David Kirk, Nvidia’s Chief Scientist, interviewed by the guys at bit-tech.net.
Read the full interview HERE.
Here are some snippets of this 8-page interview:
– page1
“Kirk’s role within Nvidia sounds many times simpler than it actually is: he oversees technology progression and he is responsible for creating the next generation of graphics. He’s not just working on tomorrow’s technology, but he’s also working on what’s coming out the day after that, too.”
“I think that if you look at any kind of computational problem that has a lot of parallelism and a lot of data, the GPU is an architecture that is better suited than that. It’s possible that you could make the CPUs more GPU-like, but then you run the risk of them being less good at what they’re good at now”
“The reason for that is because GPUs and CPUs are very different.
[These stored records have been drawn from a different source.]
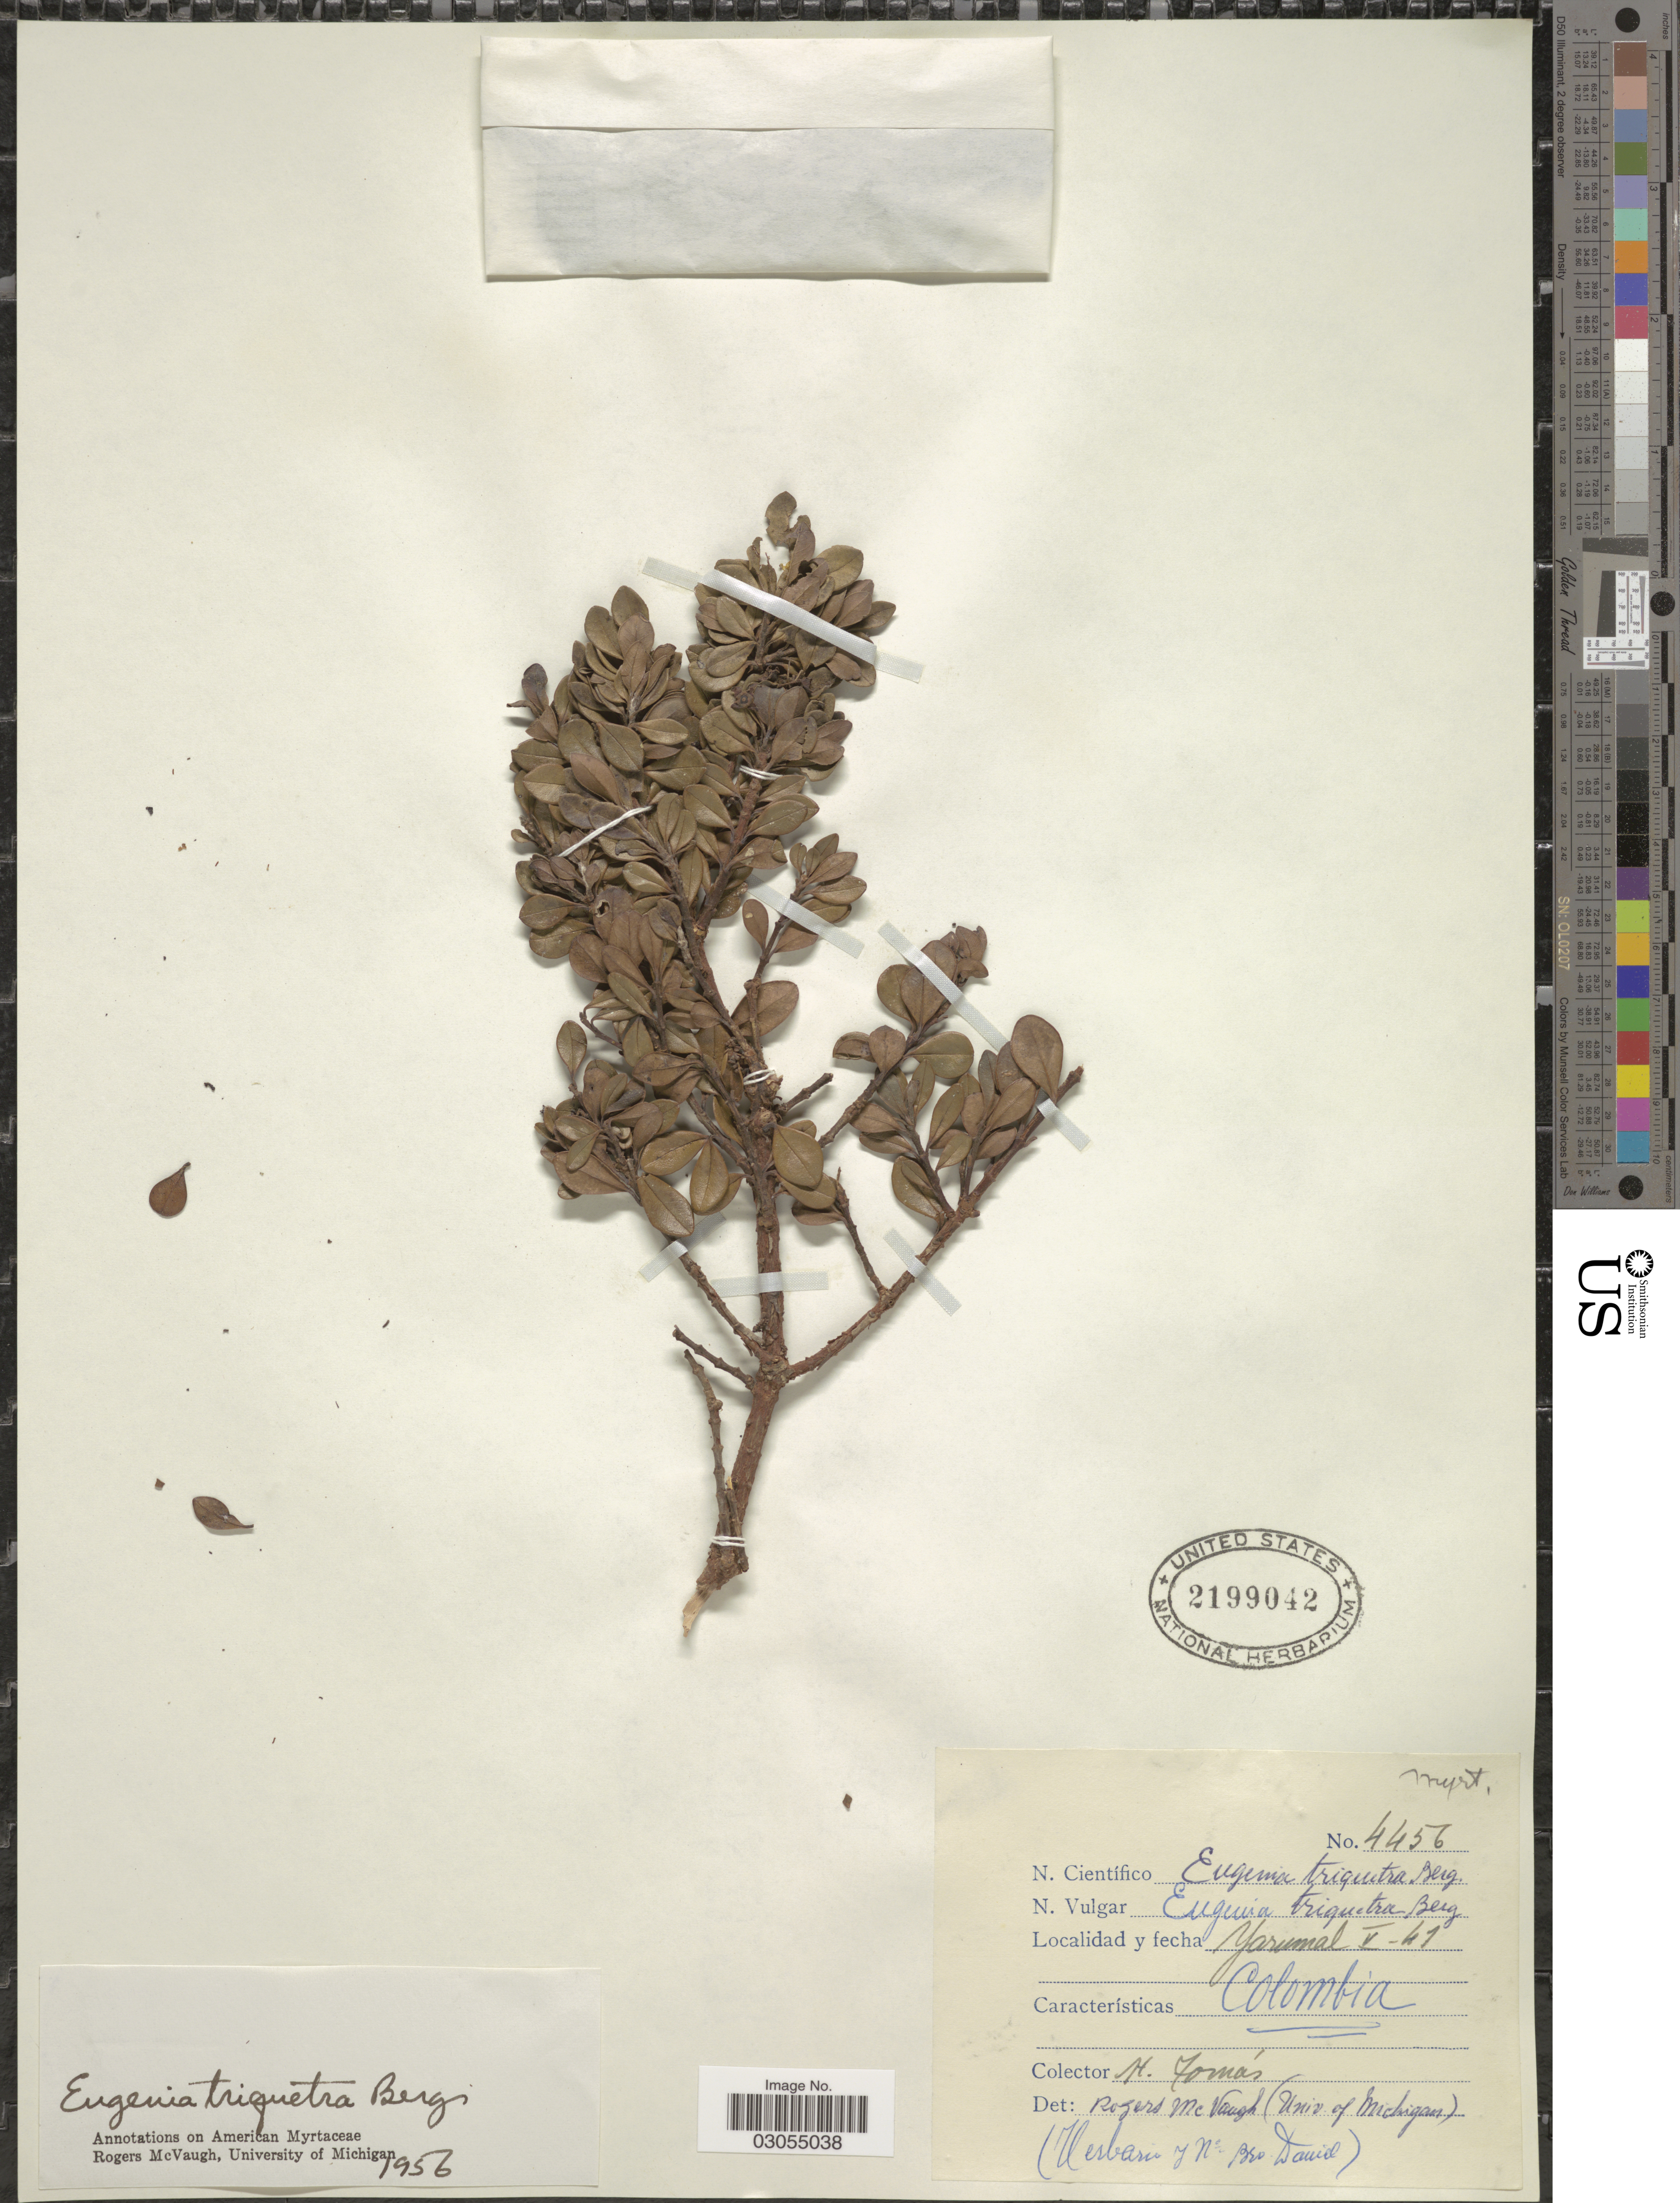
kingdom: Plantae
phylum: Tracheophyta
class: Magnoliopsida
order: Myrtales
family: Myrtaceae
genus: Myrcianthes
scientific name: Myrcianthes myrsinoides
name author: (Kunth) Grifo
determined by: Parra-O, Carlos A., Instituto de Ciencias Naturales - Universidad Nacional de Colombia (COLOMBIA)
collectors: H. Tomas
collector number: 4456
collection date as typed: Transcribed d/m/y: /5/41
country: Colombia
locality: Yarumal.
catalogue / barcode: US 2199042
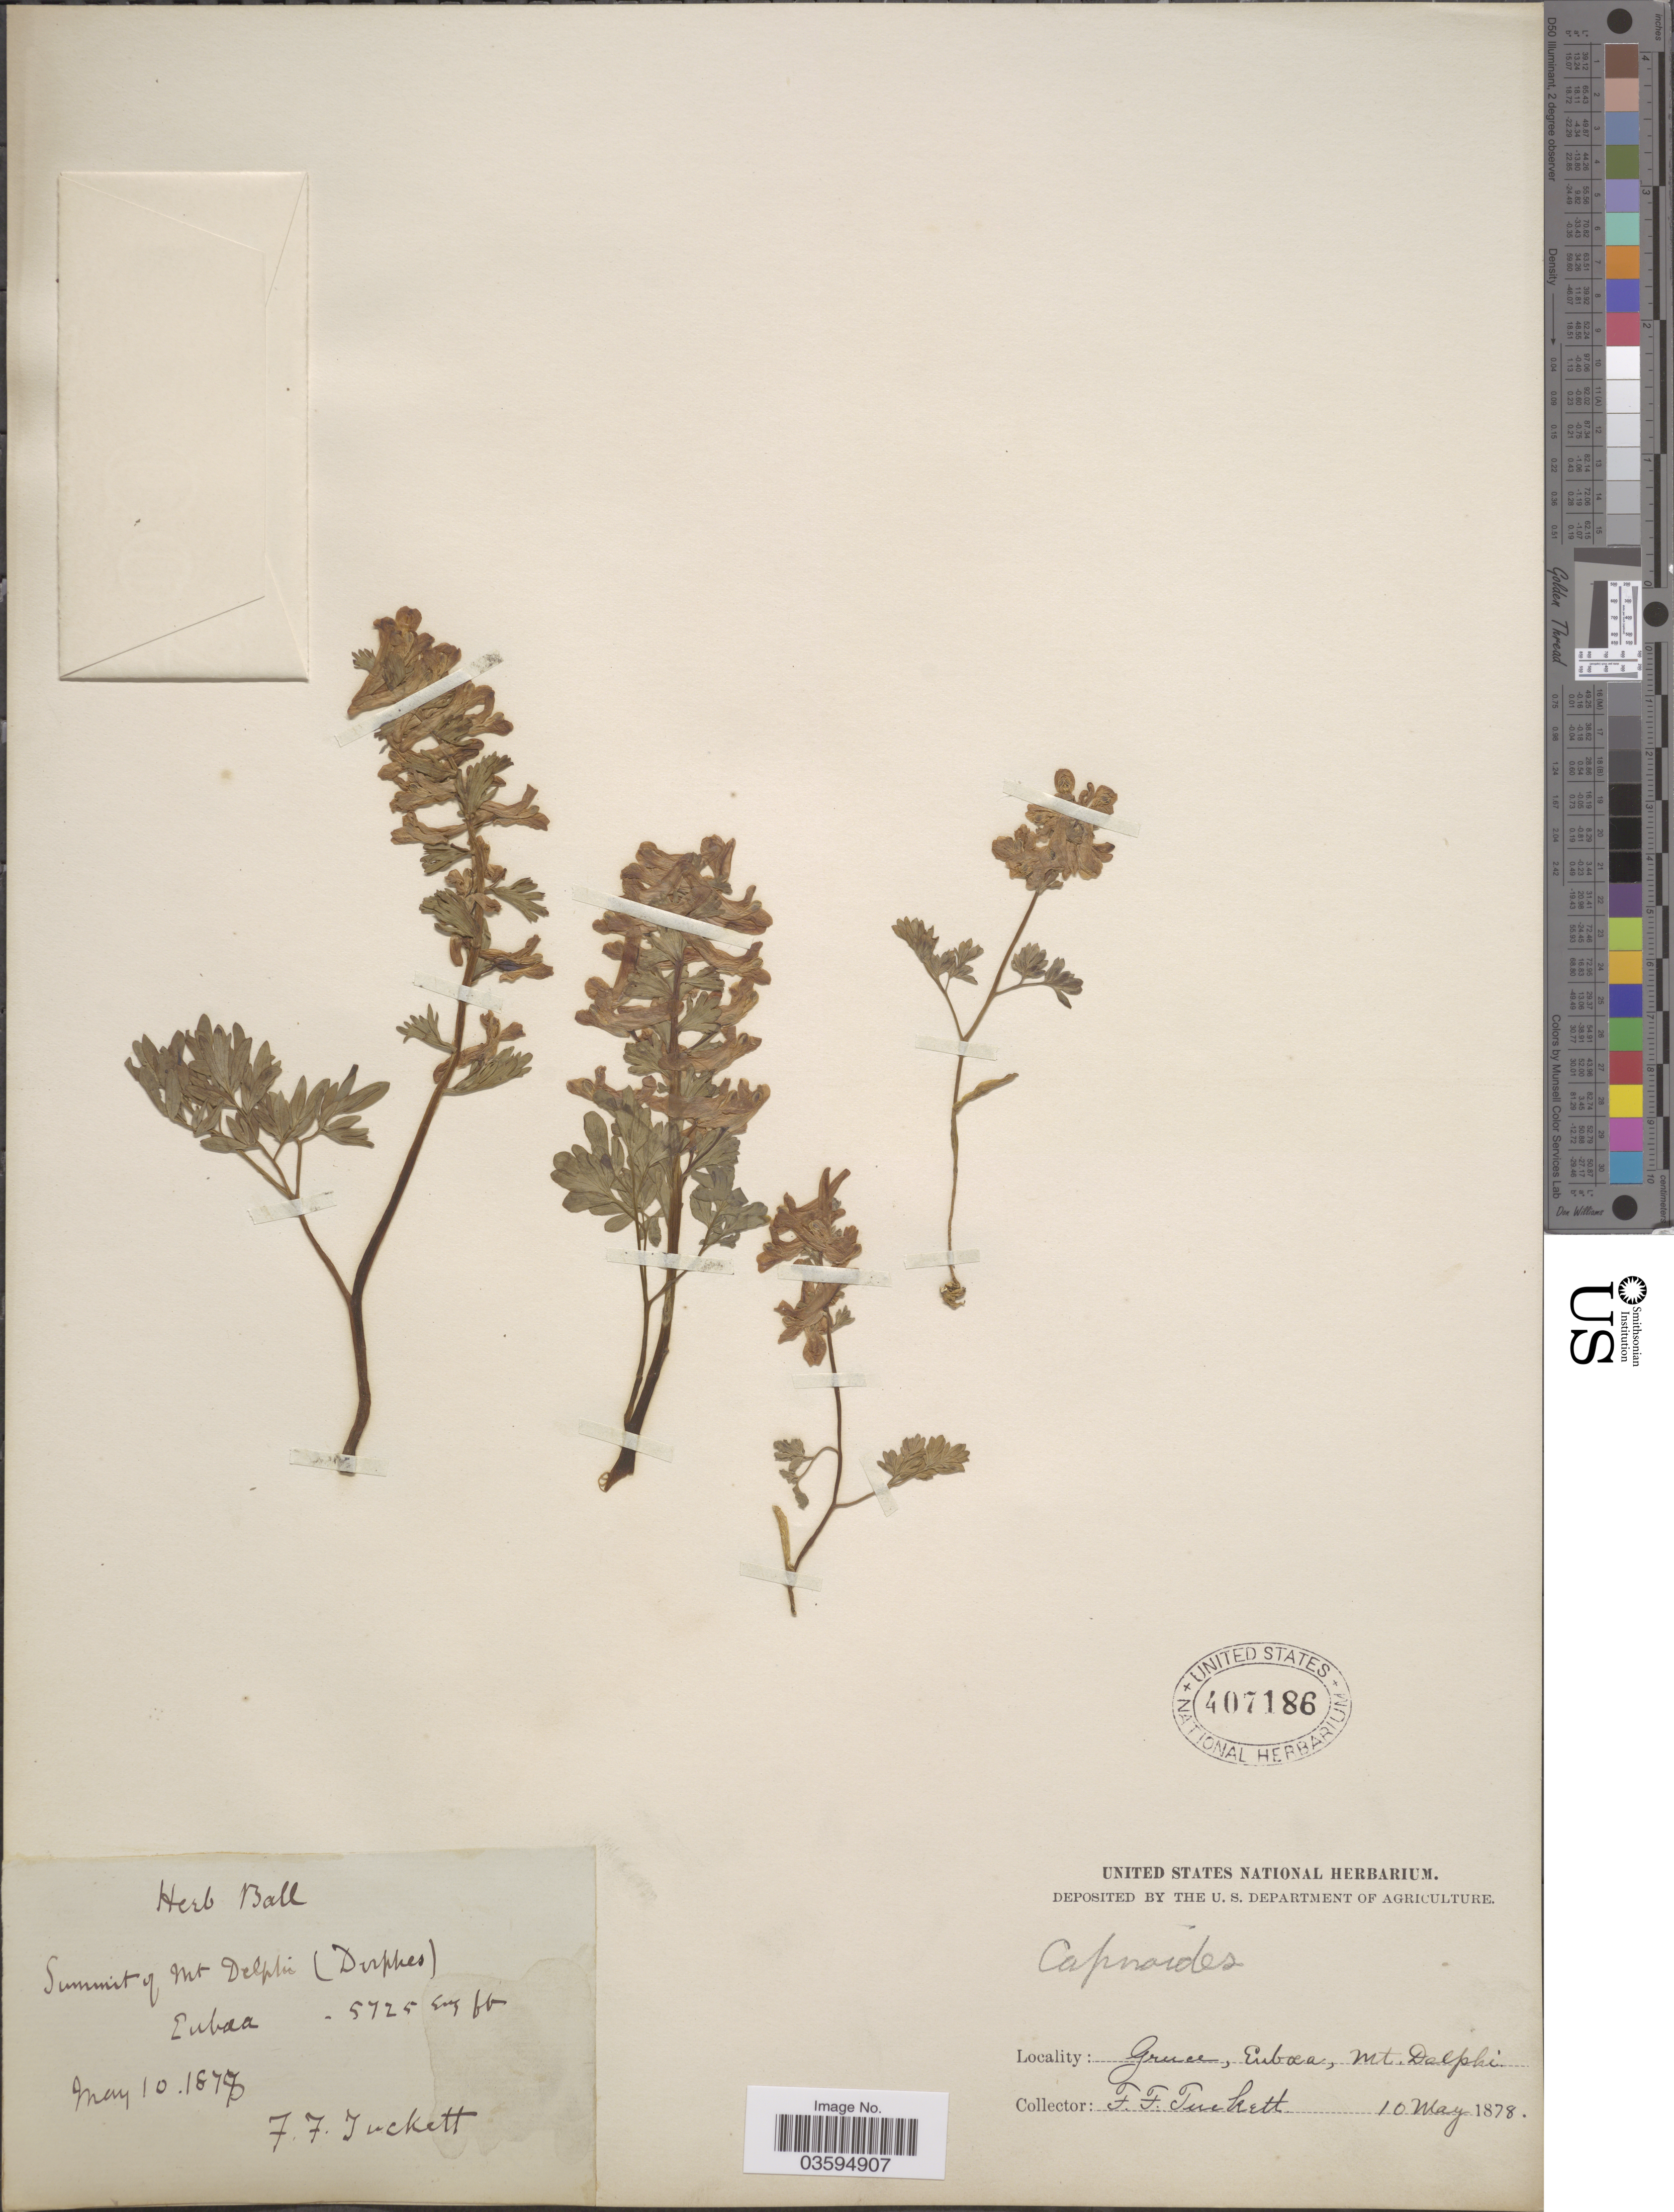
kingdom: Plantae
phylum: Tracheophyta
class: Magnoliopsida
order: Ranunculales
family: Papaveraceae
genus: Corydalis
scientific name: Corydalis sp.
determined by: Strong, Mark T., (BOT), Smithsonian Institution - National Museum of Natural History (UNITED STATES)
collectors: F. Tuckett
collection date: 1878-05-10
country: Greece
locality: Summit of Mt Delphi (Dirpkes) Eubœa. Mt. Dalphi.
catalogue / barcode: US 407186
If you built a hybrid of the two, it would do both kinds of tasks poorly instead of doing both well,”
– page 2:
“Nvidia has talked about hardware support for double precision in the past—especially when Tesla launched—but there are no shipping GPUs supporting it in hardware yet”
“our next products will support double precision.”
“David talked about expanding CUDA other hardware vendors, and the fact that this is going to require them to implement support for C.”
“current ATI hardware cannot run C code, so the question is: has Nvidia talked with competitors (like ATI) about running C on their hardware?”
– page 3:
“It amazes me that people adopted Cell [the pseudo eight-core processor used in the PS3] because they needed to run things several times faster. GPUs are hundreds of times faster so really if the argument was right then, it’s really right now.”
– page 4:
“Intel’s threaded programming model known as Ct.”
“several people have said that CUDA needs to run on the CPU as well – we can do that and we’re adding it”
– page 5:
“Every CUDA program will run everywhere.”
“The professional OpenGL applications typically can run on GeForce, but just really slowly. This is because OpenGL has good software emulation in the driver for any hardware feature that doesn’t exist – although some applications can detect that and refuse to run.”
– page 6:
“Without being too negative, we see Larrabee as the GPU that a CPU designer would build, not the GPU you’d build if you were a GPU designer.”
“AMD has been declining because it hasn’t built a competitive graphics architecture for almost two years now—ever since the AMD/ATI merger.”
“The third one is the next generation GPU technology—we’re going to invest one billion dollars in here this year and they need to invest on the same level to keep up with us.”
– page 7:
“I think rasterisation will definitely be around in ten years time.”
“I think that the APIs will evolve to include more ray traced components. There’s plenty more for us to do [in graphics] and we’re only scratching the surface at the moment”
– page 8:
“What Intel does well is not just building good CPUs, it’s the fact that they’re a vertically integrated manufacturing company – Intel’s in the business of turning sand into money.”
“but really if you took away the process advantage that Intel had, they would be behind AMD pretty consistently in terms of architecture. They win because they build an efficient and faster process.”
“I think that if we were to compete with Intel, we would need to become a vertically integrated company and have our own fabs.”
“GPUs are much bigger than CPUs, so in the same capacity that they could build 100 million CPUs, they could build 20 million GPUs.”